Se nos dói a dor de alguém, de um homem
que não conhecemos, mas que está
sempre presente e é a vítima
e o inimigo e o amor e tudo
o que nos falta para sermos inteiros.
Nunca digas que é tua a escuridão,
não bebas de um trago a alegria.
Olha à tua volta: há outro, há sempre outro.

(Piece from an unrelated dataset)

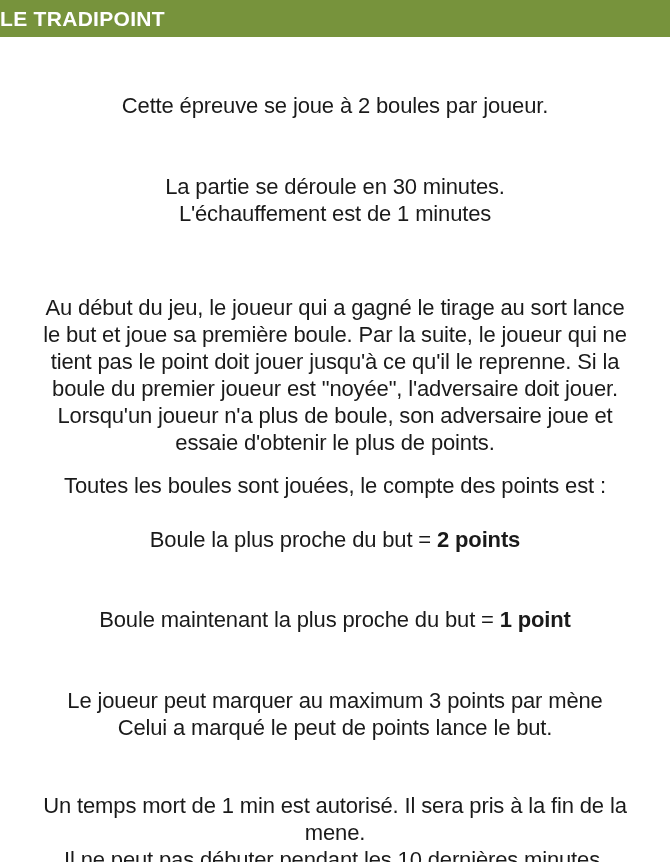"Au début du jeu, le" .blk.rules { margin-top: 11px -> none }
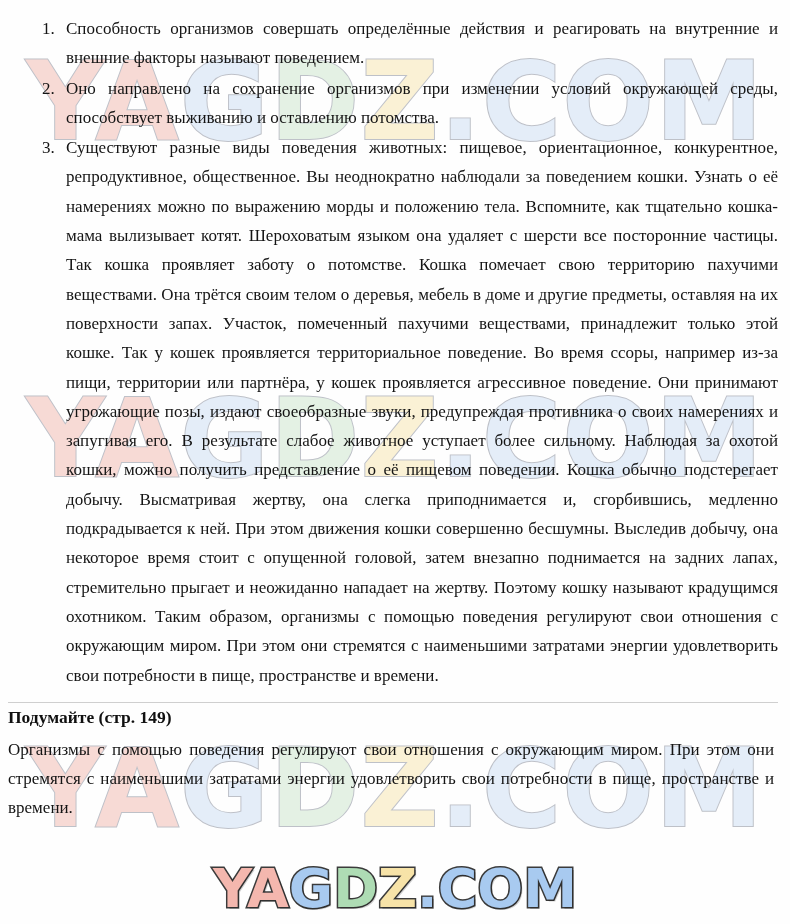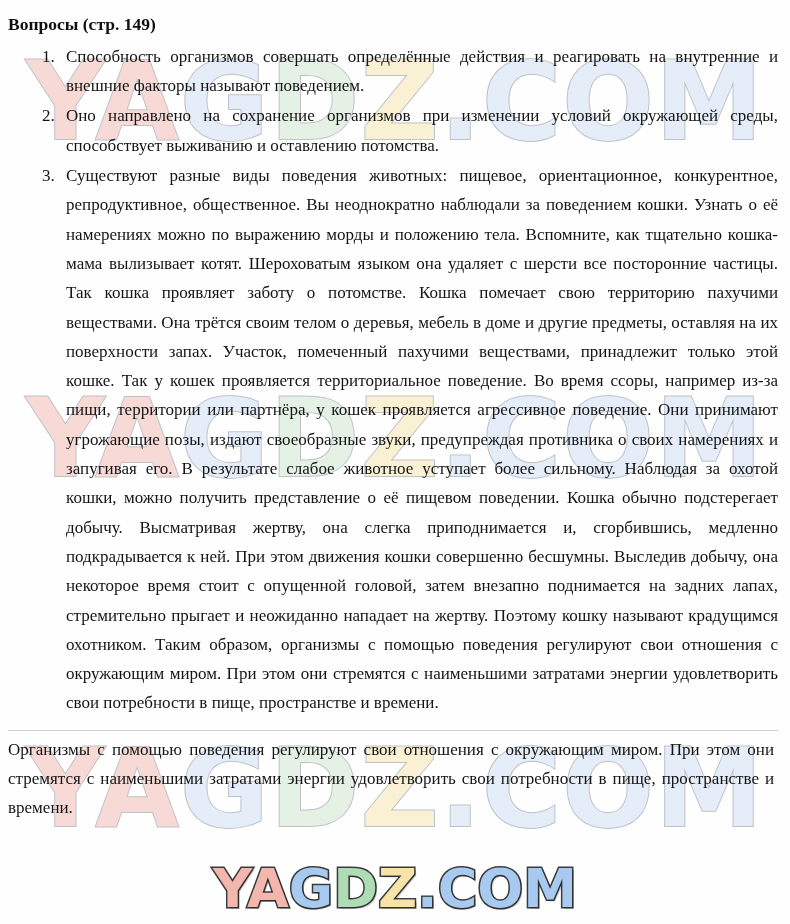"Вопросы (стр. 149)" h2.section-head { html: <h2> <span>Вопросы</span><span> (стр. 149)</span> </h2> -> none }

O que ele respira é o que a ti te asfixia,
o que come é a tua fome.
Morre com a metade mais pura da tua morte.
Rosario Castellanos
21 dezembro 2020
17 dezembro 2020
fábula de natal
o quarto rei mago atrasou-se bastante
e não ficou na história. mas chegou a
tempo de adorar o recém-nascido em
belém. não quis viajar com os outros,
explicou, porque a pegada ecológica
de um camelo não é negligenciável.
mas a mobilidade de uma trotinete
eléctrica no deserto é algo reduzida,
esqueci-me desse pormenor, disse-o
com um sorriso envergonhado. viu
o ouro, o incenso e a mirra, abanou
a cabeça e ofereceu ao menino um
cilindro metálico, feito de platina
iridiada. no futuro irão chamar-lhe
quilograma-padrão, será a unidade
de massa e com ele é possível medir
o peso deste mundo, acrescentou.
que é também a negação da leveza
dos homens, pensou a criança. vou
sofrer tanto por eles, valerá a pena?
14 dezembro 2020
11 dezembro 2020
A mágoa de Circe
No final, dei-me a conhecer
à tua esposa, assim como
um deus faria, na sua própria casa, em
Ítaca, uma voz
sem um corpo: ela fez
uma pausa na sua tecelagem, virando a cabeça
primeiro à direita, depois à esquerda
embora é claro não houvesse maneira
de associar aquele som a qualquer
fonte objectiva: duvido
que ela volte ao seu tear
com aquilo que sabe agora. Quando
a vires de novo, diz-lhe
que é assim que um deus se despede:
se estiver para sempre na sua mente
estarei para sempre na tua vida.
Louise Glück
(tradução imperfeita minha)
02 dezembro 2020
um punhado de tempo
trago nas minhas mãos fechadas um punhado
de tempo, esquecido em relógios sem corda.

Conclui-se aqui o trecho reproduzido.